Her oyun, sonucunda ödül kazanmak ya da cezalandırılmak amacını taşıyarak tasarlanıyor. Neden? Asıl önemli olan oyundan, oynarken geçirilen zamandan, oyun arkadaşlarından ve edinilen deneyimden keyif almak değil midir? Çoğunlukla oyunun sonunda kazanılacak ödüle ya da yaşanacak cezaya odaklanmış olduğumuzdan, sadece o anda olmanın keyfini çıkaramıyoruz. Halbuki oyunu kazanmak ya da kaybetmek yerine, doğru ve adil oynamaya, eğlenmeye ve zevk almaya önem verseydik üstelik bu derece rekabetçi olmasaydık mesela, grup halinde oynanan oyunlar çok daha eğlenceli geçebilir ve hoş anılar bırakabilirdi hafızamızda.

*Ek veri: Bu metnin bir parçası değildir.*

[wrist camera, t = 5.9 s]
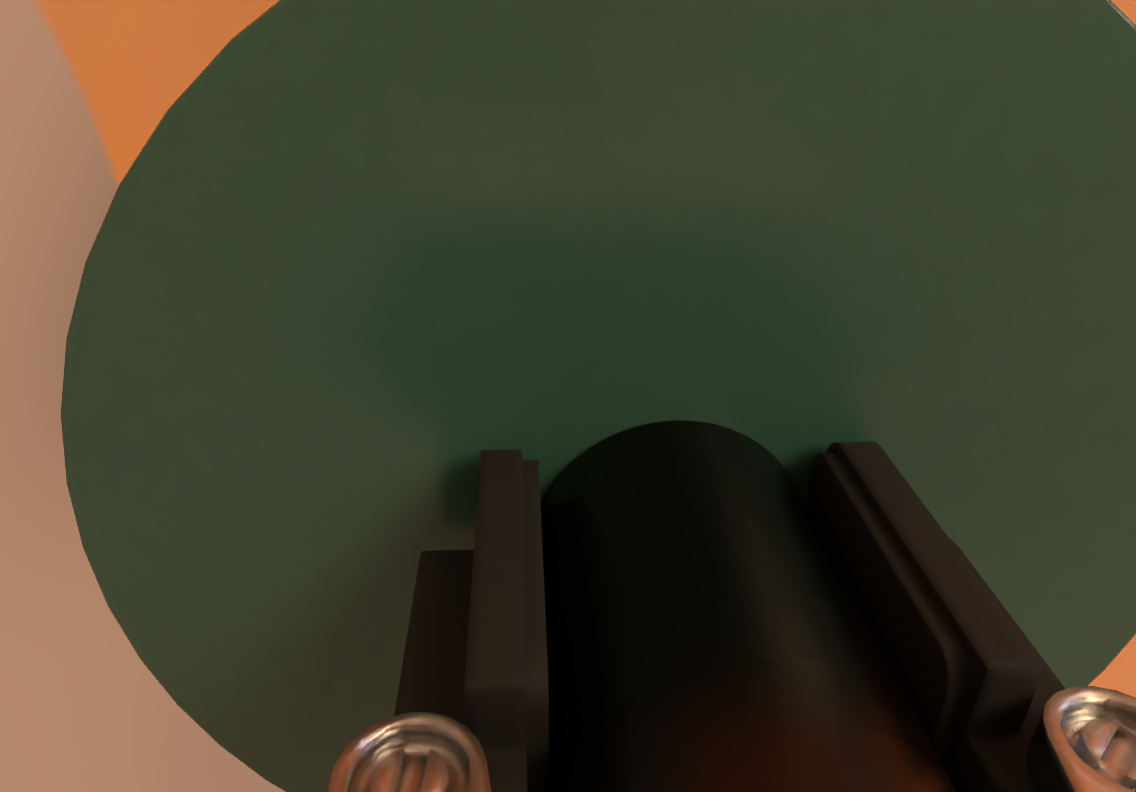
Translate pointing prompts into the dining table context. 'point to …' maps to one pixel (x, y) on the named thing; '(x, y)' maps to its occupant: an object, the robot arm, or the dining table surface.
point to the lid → (614, 360)
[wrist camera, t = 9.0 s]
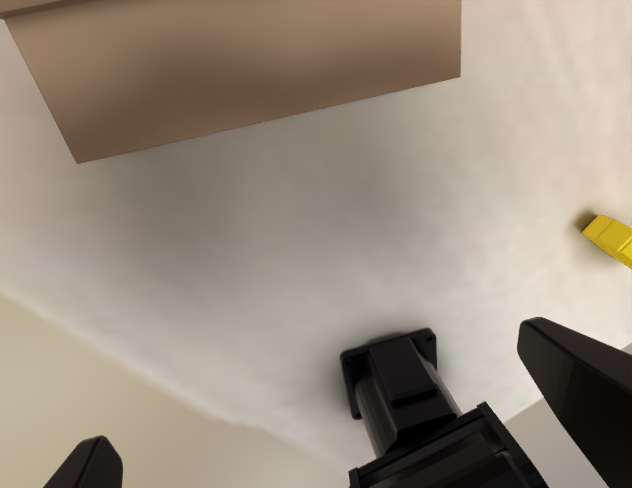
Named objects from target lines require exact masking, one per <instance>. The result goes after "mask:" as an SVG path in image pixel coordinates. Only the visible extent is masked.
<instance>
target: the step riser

Oynandıkları dönemler ve kültürler, birbirinden ne kadar uzak ve farklı olsalar da aşağıdaki oyunlardan her birinin, içerdiği şiddet ve vahşet konusunda birbiriyle rekabet ettiğini baştan söyleyelim. Bugünün modern, uygar, kibar, medeni toplumlarına bakarak, şiddetten ne derece zevk aldığımızın sayısız örneği ile dolu geçmişi inkar etmenin bir anlamı yok. Bugün de uygulanan ve maruz kaldığımız şiddetin çeşidinde, cinsinde ve dozajında çok bir fark olmadığını, hatta fiziksel şiddet kadar psikolojik şiddet ve ögelerinin tavan yaptığını söylemek pek yanlış olmaz. Aşağıdaki tüm oyunlar, her sorunu, şiddet yoluyla çözmeyi alışkanlık haline getirmiş olan erkeklerin ve onların erkek egemen düzeninin ürünü sportif aktivitelerden oluşuyor. Dijital oyunların ise kansız ve cesetsiz bir biçimde bu mantaliteyi sanal dünyada sürdürmeye devam ettirerek psikolojik bir tatmin yarattığı aşikar.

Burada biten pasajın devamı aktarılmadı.